What is needed
How many lines in the records below include "SourceGraphic"? Answer with the number only.
---- Given records
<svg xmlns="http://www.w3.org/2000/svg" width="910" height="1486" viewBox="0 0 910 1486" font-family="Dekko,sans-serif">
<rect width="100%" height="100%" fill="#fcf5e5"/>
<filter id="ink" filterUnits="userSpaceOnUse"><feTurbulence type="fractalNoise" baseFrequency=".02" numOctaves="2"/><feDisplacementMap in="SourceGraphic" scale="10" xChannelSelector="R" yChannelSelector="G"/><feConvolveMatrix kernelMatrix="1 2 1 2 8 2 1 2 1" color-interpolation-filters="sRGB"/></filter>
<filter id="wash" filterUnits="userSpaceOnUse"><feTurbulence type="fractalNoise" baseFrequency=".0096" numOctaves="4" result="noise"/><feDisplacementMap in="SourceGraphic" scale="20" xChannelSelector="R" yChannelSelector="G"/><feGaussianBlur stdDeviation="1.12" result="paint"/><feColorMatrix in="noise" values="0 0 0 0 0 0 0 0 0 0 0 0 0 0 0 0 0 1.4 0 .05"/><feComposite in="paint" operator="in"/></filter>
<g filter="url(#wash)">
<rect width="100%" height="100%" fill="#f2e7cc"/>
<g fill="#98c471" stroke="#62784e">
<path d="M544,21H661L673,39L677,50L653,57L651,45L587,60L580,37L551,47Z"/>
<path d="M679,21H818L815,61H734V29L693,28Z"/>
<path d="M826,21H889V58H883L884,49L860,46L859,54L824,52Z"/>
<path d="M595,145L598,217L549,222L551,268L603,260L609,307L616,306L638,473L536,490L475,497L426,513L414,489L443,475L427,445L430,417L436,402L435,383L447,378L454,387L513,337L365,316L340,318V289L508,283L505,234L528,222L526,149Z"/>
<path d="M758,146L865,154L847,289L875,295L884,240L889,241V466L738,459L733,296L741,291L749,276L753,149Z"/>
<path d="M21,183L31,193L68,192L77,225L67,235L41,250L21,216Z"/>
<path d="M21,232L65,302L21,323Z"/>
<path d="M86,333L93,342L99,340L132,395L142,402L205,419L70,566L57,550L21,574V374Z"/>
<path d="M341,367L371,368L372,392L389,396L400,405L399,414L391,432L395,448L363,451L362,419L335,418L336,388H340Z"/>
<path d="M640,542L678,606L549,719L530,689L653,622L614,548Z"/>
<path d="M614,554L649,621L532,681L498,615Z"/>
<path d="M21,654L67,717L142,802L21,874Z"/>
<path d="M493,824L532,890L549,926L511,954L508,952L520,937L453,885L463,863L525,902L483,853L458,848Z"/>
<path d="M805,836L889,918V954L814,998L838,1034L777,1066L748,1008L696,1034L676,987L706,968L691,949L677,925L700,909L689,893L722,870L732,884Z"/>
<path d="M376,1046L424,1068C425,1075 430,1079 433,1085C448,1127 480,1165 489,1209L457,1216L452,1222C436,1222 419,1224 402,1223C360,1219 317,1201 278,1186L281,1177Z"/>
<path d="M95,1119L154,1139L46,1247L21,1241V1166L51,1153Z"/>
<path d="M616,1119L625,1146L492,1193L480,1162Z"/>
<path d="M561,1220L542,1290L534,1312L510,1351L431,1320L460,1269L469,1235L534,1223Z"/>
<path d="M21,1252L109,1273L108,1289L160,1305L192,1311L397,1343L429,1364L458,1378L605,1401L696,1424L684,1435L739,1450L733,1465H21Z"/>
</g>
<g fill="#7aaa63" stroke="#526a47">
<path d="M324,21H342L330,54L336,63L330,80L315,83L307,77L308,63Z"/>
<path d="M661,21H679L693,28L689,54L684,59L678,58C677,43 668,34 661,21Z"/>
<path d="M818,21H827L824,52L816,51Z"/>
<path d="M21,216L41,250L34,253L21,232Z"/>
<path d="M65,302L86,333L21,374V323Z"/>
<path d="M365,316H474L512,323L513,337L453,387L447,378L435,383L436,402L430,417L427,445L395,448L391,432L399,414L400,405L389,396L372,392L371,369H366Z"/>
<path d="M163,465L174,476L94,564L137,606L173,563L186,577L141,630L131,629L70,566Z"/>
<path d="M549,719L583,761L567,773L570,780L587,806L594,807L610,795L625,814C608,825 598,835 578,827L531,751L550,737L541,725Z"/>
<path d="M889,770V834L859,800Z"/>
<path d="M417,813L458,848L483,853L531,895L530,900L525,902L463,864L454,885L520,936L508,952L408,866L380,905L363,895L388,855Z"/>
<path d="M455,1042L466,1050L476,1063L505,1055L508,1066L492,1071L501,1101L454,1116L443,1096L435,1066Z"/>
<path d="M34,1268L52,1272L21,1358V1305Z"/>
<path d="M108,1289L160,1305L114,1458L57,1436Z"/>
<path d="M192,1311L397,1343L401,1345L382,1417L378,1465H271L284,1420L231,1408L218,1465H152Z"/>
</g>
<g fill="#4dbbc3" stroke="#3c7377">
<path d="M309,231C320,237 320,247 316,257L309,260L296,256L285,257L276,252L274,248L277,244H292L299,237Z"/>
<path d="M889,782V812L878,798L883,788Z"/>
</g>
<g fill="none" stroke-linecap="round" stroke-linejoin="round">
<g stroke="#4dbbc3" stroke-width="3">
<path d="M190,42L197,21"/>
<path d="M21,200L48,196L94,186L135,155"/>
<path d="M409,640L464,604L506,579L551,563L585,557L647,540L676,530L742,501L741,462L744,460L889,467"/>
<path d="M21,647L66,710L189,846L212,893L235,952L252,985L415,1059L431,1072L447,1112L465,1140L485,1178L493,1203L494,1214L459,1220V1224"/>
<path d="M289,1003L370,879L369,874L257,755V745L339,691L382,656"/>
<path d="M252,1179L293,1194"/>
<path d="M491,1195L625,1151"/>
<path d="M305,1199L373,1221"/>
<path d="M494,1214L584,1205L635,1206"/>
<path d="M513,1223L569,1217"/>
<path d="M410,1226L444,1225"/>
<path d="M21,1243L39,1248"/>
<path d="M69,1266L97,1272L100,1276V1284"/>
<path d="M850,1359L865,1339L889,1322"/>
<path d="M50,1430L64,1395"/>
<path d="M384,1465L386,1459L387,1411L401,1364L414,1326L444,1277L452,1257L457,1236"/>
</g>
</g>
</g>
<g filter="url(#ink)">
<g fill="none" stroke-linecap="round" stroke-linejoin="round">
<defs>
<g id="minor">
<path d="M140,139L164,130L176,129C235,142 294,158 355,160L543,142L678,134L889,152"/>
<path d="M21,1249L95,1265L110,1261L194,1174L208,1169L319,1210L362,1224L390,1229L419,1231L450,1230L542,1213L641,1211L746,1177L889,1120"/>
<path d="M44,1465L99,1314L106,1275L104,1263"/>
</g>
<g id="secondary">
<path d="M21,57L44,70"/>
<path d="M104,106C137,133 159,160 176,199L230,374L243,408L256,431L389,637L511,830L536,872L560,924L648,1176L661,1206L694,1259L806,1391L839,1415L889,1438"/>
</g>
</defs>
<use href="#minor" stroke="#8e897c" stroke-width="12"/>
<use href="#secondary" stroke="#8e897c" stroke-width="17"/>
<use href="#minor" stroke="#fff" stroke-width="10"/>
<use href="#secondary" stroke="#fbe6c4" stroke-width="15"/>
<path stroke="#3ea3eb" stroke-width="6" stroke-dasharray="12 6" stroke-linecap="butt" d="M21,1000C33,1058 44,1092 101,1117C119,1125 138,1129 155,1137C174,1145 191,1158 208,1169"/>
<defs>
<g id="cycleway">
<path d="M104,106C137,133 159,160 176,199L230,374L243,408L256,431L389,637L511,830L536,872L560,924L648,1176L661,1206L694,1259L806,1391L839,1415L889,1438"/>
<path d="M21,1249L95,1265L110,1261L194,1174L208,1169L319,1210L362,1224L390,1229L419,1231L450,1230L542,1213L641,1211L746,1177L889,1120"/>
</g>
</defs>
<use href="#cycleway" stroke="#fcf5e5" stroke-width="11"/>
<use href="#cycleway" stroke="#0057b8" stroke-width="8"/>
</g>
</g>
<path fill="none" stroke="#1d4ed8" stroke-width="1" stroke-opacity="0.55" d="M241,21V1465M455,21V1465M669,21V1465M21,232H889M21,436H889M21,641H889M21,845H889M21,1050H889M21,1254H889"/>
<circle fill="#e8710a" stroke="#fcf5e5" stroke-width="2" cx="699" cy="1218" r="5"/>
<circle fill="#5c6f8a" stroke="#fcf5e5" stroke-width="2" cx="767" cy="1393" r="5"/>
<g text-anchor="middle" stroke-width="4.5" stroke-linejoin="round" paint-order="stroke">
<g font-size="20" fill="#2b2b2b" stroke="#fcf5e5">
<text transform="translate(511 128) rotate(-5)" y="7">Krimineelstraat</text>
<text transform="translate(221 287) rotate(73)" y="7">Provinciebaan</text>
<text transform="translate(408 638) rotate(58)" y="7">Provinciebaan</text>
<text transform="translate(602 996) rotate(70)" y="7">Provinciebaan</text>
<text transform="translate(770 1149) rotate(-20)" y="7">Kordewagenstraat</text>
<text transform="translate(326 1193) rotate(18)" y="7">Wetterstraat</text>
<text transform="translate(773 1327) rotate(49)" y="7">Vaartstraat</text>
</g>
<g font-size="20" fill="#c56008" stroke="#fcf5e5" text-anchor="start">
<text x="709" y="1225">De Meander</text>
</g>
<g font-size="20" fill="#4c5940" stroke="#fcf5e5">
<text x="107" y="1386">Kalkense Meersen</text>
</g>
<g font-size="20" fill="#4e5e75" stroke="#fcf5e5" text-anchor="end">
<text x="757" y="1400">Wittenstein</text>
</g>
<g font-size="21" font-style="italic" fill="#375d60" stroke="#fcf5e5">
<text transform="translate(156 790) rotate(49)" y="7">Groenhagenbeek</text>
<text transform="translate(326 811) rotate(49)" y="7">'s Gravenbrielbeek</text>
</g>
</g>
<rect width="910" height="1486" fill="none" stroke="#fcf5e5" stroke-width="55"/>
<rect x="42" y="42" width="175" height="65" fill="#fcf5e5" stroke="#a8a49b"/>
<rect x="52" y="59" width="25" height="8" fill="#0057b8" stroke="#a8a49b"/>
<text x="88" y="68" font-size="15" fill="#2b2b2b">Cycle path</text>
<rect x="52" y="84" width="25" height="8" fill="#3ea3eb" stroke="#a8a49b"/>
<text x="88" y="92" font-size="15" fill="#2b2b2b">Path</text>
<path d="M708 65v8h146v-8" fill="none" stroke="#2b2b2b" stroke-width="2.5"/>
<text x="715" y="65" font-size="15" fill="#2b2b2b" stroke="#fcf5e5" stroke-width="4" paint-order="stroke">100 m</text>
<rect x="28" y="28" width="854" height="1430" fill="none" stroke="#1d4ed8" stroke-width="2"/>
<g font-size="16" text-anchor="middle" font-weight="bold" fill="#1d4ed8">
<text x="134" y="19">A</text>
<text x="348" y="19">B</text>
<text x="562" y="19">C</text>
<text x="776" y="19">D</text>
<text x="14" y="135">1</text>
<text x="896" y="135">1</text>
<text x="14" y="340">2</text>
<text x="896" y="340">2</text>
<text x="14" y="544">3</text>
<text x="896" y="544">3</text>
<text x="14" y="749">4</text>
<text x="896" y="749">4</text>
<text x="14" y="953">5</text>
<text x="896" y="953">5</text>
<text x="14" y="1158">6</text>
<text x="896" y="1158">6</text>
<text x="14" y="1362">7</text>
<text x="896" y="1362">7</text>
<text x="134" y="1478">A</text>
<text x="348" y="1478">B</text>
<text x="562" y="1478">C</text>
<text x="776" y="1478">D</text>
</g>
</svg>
--------
Response area
2